* **Work order**: Begin at the first line of the data and copy each line through the one containing "spoon: none [217,233,271,273]", that line included, with no pictures.

* **Dataset content**:
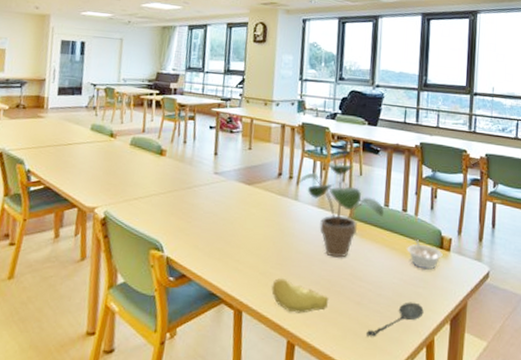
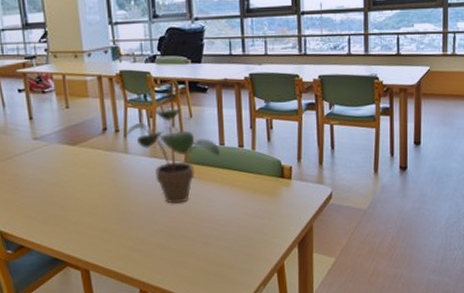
banana: present [271,277,330,313] -> none [115,231,176,263]
spoon: present [366,302,424,337] -> none [217,233,271,273]
legume: present [407,239,443,270] -> none [248,173,284,201]

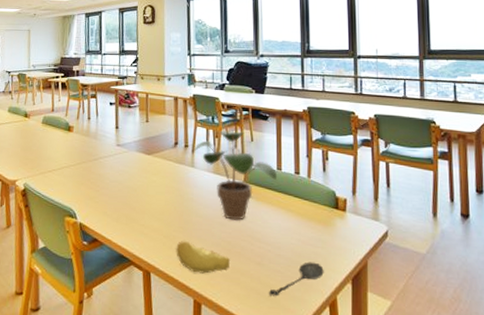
banana: none [115,231,176,263] -> present [176,240,231,274]
spoon: none [217,233,271,273] -> present [269,261,324,297]

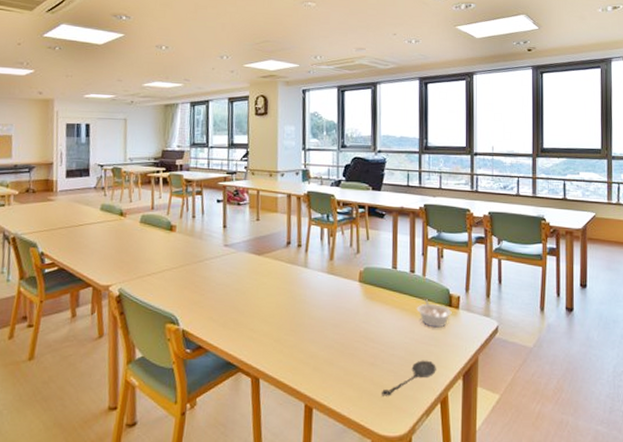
banana: present [176,240,231,274] -> none [287,343,344,377]
potted plant: present [193,131,278,220] -> none [306,229,393,321]
legume: none [302,201,339,230] -> present [416,299,452,328]

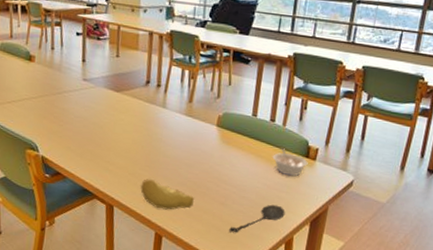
banana: none [287,343,344,377] -> present [140,178,195,210]

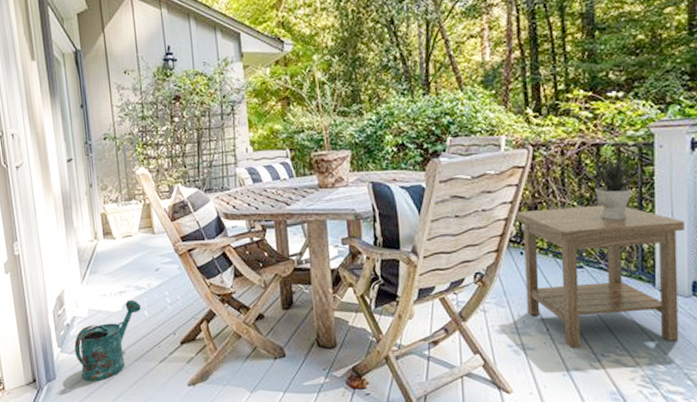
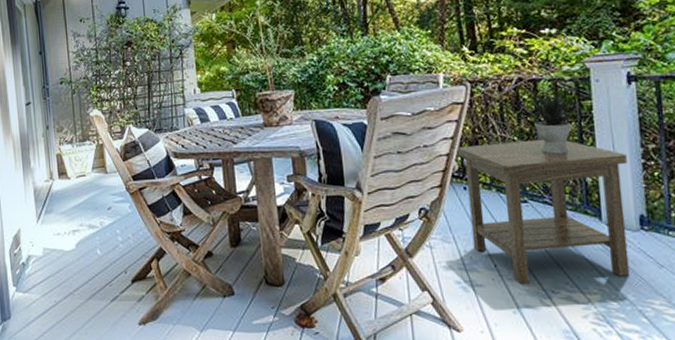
watering can: present [74,299,142,382] -> none [29,238,94,321]

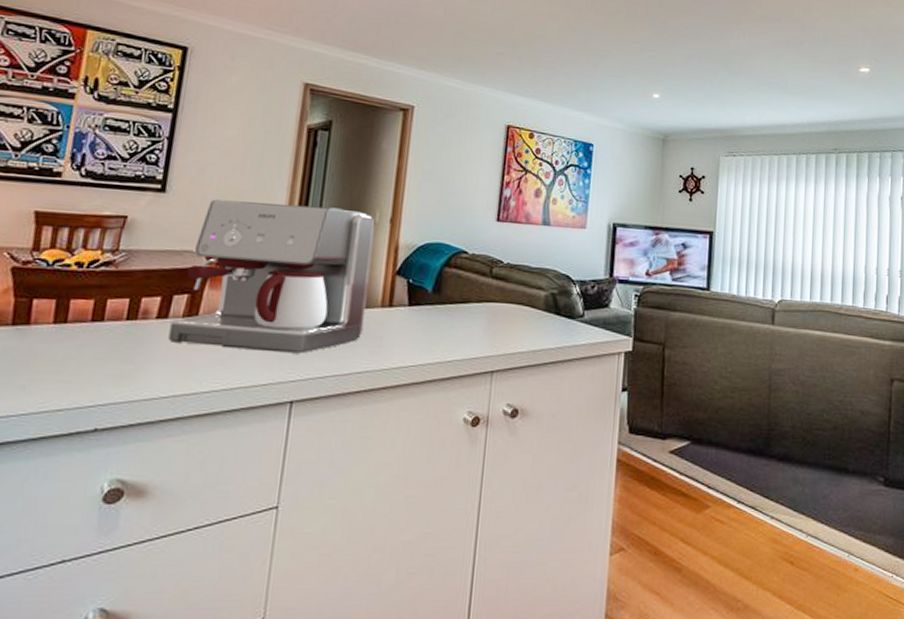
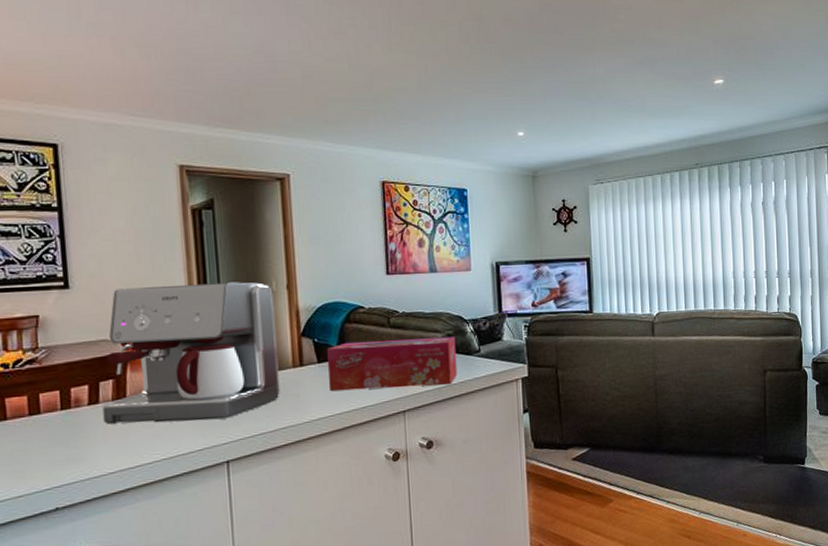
tissue box: none [416,287,560,349] -> present [327,337,458,392]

* **Response to this task**:
banana: present [271,277,330,313] -> none [115,231,176,263]
spoon: present [366,302,424,337] -> none [217,233,271,273]
legume: present [407,239,443,270] -> none [248,173,284,201]

banana: none [115,231,176,263] -> present [176,240,231,274]
spoon: none [217,233,271,273] -> present [269,261,324,297]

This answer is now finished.